The Golf is a compact car from German automaker,
Volkswagen, that’s been around for nearly five decades. However, in recent years, it’s introduced an electric version. The 2015 Volkswagen e-Golf now competes with subsequent model years on the used car market.
We’ll take a closer look at the key differences and similarities that determined the evolution of the Volkswagen e-Golf. This EV was produced until 2020, and it’s since been replaced by the company’s
The 2015 Volkswagen e-Golf
Volkswagen finally caved to the pressure of adding an EV to its lineup in 2015. The e-Golf was built using the same proprietary platform as many of its other models.
For the most part, it resembles its internal-combustion engine sibling, aside from a few cosmetic distinctions. Limited lights, 16-inch wheels, a rear spoiler, and front grille shutter are all unique to the 2015 Volkswagen e-Golf.
Car and Driver confirms that acceleration is moderately brisk and the suspension is firm. The 24.2 kWh lithium-ion battery pack makes it heavier than its automatic counterpart. The electric motors produce 199 lb-ft of torque and 115 hp.
There are several settings available to customize the amount of regenerative braking and select from different driving modes. Unless drivers use very careful consideration, the 2015 Volkswagen e-Golf range is limited somewhere between 70 and 90 miles. Charge time is less than four hours with a 240-volt connection.
The premium interior includes a rearview camera, navigation, and heated front seats. It cost owners $36,265 brand new.

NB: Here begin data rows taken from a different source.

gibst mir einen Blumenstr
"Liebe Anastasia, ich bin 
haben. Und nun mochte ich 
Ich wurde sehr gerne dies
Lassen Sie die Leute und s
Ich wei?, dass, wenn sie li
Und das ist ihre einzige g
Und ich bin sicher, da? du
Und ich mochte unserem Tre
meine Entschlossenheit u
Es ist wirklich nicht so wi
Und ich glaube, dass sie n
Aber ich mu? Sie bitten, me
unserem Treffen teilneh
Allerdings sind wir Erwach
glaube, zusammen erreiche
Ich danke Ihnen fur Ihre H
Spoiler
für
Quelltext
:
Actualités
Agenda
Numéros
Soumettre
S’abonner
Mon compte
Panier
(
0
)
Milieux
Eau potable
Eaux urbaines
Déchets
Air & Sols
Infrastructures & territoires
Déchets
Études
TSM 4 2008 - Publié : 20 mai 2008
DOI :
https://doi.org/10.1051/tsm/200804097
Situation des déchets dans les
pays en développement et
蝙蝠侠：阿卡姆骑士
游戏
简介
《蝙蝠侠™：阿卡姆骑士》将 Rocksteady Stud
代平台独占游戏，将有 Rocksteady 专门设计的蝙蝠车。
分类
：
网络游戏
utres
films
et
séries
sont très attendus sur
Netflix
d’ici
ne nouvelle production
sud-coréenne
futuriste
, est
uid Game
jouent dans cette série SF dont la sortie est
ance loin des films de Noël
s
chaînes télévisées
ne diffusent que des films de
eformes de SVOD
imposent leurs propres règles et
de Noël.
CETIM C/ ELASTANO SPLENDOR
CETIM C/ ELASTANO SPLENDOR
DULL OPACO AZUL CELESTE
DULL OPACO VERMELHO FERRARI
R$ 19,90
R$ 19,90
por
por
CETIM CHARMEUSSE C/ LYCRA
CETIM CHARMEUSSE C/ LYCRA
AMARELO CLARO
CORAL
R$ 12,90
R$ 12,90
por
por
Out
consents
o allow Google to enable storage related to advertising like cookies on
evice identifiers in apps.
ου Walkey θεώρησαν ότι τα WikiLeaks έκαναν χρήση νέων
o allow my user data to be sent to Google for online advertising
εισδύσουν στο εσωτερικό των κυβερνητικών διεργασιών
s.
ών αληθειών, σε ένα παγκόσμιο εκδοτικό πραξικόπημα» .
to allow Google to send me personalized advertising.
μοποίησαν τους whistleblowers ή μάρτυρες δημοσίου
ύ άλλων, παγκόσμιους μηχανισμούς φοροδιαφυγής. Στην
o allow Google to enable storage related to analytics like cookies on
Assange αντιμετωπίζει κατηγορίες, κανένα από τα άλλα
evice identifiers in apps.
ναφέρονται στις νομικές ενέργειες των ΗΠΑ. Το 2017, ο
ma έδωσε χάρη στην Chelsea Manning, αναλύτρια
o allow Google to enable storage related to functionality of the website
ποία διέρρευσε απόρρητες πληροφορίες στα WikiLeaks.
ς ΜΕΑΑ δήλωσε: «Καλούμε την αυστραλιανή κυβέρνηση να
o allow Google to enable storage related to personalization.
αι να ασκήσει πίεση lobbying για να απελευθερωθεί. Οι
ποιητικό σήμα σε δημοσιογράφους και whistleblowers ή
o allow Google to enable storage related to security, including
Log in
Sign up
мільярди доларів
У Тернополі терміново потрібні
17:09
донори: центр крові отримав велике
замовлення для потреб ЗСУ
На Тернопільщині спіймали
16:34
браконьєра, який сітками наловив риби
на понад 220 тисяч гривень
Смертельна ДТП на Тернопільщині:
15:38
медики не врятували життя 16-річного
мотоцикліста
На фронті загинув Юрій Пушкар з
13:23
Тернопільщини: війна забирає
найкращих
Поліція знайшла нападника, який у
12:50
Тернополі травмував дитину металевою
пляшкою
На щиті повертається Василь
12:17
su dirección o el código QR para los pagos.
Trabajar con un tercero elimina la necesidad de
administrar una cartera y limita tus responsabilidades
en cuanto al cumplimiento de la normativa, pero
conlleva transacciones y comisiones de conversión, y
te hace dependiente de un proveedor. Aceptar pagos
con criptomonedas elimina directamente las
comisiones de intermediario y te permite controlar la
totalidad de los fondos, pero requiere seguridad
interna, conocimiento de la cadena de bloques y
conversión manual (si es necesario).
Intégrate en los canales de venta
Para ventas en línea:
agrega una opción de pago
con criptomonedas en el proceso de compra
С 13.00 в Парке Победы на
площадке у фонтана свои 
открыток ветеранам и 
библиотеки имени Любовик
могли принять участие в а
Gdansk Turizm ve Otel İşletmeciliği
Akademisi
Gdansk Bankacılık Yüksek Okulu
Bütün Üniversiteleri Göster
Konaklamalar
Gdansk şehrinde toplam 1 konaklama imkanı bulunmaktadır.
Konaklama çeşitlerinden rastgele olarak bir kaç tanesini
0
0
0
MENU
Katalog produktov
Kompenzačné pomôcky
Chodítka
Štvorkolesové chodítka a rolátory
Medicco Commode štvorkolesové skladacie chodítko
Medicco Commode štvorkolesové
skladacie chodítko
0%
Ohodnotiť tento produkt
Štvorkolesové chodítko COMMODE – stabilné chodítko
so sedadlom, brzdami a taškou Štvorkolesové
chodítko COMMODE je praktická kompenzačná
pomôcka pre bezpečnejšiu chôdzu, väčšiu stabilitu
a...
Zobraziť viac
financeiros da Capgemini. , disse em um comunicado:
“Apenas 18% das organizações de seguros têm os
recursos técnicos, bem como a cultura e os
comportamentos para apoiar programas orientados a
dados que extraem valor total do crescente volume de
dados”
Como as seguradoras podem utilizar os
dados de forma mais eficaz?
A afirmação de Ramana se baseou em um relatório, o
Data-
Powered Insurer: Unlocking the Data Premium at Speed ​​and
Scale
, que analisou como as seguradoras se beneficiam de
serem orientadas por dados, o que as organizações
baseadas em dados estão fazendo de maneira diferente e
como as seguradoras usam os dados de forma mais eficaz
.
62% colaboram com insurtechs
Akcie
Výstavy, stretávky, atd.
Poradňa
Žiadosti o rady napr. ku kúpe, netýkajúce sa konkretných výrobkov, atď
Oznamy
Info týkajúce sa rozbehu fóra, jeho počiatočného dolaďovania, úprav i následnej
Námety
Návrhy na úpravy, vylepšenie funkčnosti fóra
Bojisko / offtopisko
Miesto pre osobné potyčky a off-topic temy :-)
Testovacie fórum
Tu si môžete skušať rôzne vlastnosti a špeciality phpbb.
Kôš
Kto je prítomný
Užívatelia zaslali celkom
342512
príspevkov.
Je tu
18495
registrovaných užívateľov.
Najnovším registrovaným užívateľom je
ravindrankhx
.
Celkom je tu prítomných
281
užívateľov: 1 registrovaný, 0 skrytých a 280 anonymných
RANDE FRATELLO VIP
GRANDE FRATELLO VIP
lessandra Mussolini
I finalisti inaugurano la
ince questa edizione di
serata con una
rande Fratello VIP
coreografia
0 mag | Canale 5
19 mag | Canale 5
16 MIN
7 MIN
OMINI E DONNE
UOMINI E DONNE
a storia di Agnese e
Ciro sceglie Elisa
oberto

The 2016 Volkswagen e-Golf
The following year, Volkswagen introduced an entry-level trim with a significantly reduced price of $29,815. The premium model upgrades the 6.5-inch infotainment screen to eight inches, and includes leatherette upholstery. Owners could add a bundle that included automated emergency braking, hands-free park assist, and forward-collision warning.
The 2016 Volkswagen e-Golf range is an estimated 83 miles, making it suitable for urban driving only. The power meter in the dash keeps drivers abreast of the effectiveness of the regenerative braking. It reaches a top speed of 85 mph.
Cabin size and dimensions are the same as the combustion engine Golf, despite the battery pack below the floor. The car combines commendable performance and acomfortable ride, as per
Car and Driver. It averaged 94 MPGe during testing.
The 2017 Volkswagen e-Golf
In 2017, this EV got a newly optimized 35.8 kWh battery pack that didn’t actually affect the weight of the vehicle. The 2017 Volkswagen e-Golf range increased to 125 miles.
The car’s output jumped to 134 hp and 214 lb-ft of torque.
Car and Driver reports that all three trim levels come standard with a 7.2 kW onboard charger. This means recharging takes less than six hours with a 240-volt outlet.
Its low center of gravity provides excellent driving dynamics, thanks to its subfloor battery placement. The car will hum at low speeds to warn pedestrians of its presence, but this is inaudible from inside the cabin.
The fake exhaust holes in the rear bumper seem unnecessary, considering owners are buying an EV and not a gasoline-powered car. Inside, the infotainment screen is now a standard eight inches.
The 2019 Volkswagen e-Golf
This car was built with the same equipment as previous models, so horsepower and torque remain unchanged. The 2019 Volkswagen e-Golf range still sits at 125 miles. It won the best compact EV award, despite competitors offering twice the driving range.
Pricing increased to $32,790 for the lower trim, and just shy of $40,000 for the premium trim. Unless ambient lighting, a 9.3-inch screen, and a self-dimming rearview mirror are important to you,
Car and Driver recommends sticking with the base model.
Compared to its predecessors, the main differences lie with the standard features and optional Driver Assistance package. The company promises over 110 MPGe.
Buying a used Volkswagen e-Golf is certainly an economical decision and you’re guaranteed a quality ride, unless you plan on traveling long distances.